The European Union’s “Made in Europe” industrial plan was supposed to be a statement of strategic intent. Instead, it has become a case study in how hard it is to make one.
Reuters reported this week that the plan has been delayed after internal disagreements over scope — specifically, how strict the local-content requirements should be. The surface story is a Brussels negotiation stalling. The actual story is a high-stakes fight over whether American cloud hyperscalers or European providers will dominate the infrastructure layer of Europe’s AI future.
What the Plan Is
The “Made in Europe” initiative is part of the EU’s broader industrial policy push to build strategic capacity in critical technology sectors — think of it as the European analog to the US CHIPS Act, but applied more broadly to semiconductors, clean energy hardware, and increasingly, digital infrastructure including AI compute and data centers.

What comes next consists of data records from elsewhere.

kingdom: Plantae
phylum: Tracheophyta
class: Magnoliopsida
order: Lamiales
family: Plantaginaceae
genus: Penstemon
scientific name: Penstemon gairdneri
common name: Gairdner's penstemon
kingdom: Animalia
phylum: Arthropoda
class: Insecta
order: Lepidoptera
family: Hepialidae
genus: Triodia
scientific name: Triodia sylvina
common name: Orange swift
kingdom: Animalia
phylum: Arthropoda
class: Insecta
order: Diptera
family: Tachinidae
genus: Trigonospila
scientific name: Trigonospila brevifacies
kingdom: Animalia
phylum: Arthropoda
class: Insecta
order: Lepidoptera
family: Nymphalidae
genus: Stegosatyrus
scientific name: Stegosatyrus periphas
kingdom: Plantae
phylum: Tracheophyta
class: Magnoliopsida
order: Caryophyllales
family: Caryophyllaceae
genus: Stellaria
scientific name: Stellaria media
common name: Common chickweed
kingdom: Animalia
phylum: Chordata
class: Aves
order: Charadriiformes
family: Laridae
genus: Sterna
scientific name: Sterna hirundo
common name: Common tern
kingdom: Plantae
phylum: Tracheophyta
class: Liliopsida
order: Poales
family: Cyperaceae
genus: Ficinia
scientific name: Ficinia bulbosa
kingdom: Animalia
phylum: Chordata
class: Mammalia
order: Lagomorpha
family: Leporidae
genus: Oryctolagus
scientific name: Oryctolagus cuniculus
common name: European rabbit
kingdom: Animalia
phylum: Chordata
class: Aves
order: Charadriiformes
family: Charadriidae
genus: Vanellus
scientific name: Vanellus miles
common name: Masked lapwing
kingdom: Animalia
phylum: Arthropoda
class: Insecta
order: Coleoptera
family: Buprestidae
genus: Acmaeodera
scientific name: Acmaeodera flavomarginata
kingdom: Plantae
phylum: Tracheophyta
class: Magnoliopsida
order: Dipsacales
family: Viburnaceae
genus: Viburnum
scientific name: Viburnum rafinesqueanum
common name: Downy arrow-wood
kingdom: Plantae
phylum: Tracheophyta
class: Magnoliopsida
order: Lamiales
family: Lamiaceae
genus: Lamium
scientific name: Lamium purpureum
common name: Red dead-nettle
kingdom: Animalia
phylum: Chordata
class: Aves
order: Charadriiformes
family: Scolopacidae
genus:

The AI component is particularly significant. Public-sector AI deployments — government services, national research institutions, healthcare, financial regulation — would under the stricter proposals be required to procure from EU-qualified vendors. That redirects billions in annual spend that currently flows largely to Amazon Web Services, Microsoft Azure, and Google Cloud.
Why It’s Stuck
The stall is over local-content thresholds. Stricter thresholds mean a higher percentage of value-added must come from EU-based companies to qualify — which effectively limits eligibility to European cloud providers. Looser thresholds preserve the status quo, where US hyperscalers can qualify by virtue of their European data center footprints, even if the underlying infrastructure, software stack, and corporate headquarters are American.
This is not a technical disagreement. It is a political one. Member states with closer commercial ties to US cloud providers are pushing for looser thresholds. Those more committed to building domestic tech champions — France has been notably vocal on industrial sovereignty — want tighter standards.
US tech lobby groups have been active in Brussels on this issue. Their engagement is itself a signal of how much the outcome matters to hyperscaler revenue projections.
Who Wins and Who Loses
If strict local-content rules prevail, the beneficiaries are European cloud providers like OVHcloud, Hetzner, and Deutsche Telekom’s T-Systems, along with the broader Gaia-X initiative and sovereign cloud startups that have been positioning for exactly this moment. For these companies, a procurement preference for EU-qualified vendors would be transformative.
For AWS, Azure, and Google Cloud, strict rules would mean either building out genuinely European supply chains — difficult, expensive, and time-consuming — or accepting exclusion from a significant segment of EU public procurement. Neither is appealing.
The Bigger Pattern
Europe is not alone in treating AI infrastructure as a strategic asset. India has enacted data localization requirements. China operates an almost entirely closed AI stack. The United States passed the CHIPS Act to reshore semiconductor manufacturing. The global trend is unmistakable: governments are treating compute and cloud as strategic infrastructure, on par with energy grids and telecommunications networks.
Europe is moving later than some, but the EU AI Act has embedded sovereign AI concerns explicitly into governance frameworks — particularly around high-risk AI systems in regulated industries. The “Made in Europe” industrial policy is the procurement and infrastructure companion to that regulatory architecture.
What to Watch
A revised plan is expected within a week. The key signals: how strict are the final local-content thresholds, and are AI and cloud workloads explicitly included or carved out from the requirements?
If AI infrastructure is explicitly included with meaningful thresholds, this is a significant realignment of European cloud spend. If it’s carved out — or thresholds are set low enough that hyperscalers qualify easily — the delay will have produced mostly a statement of aspiration, not policy.
Either way, the fight is real. The stakes are infrastructure-level. And the outcome will be studied by every government currently trying to answer the same question: who builds the AI your country runs on?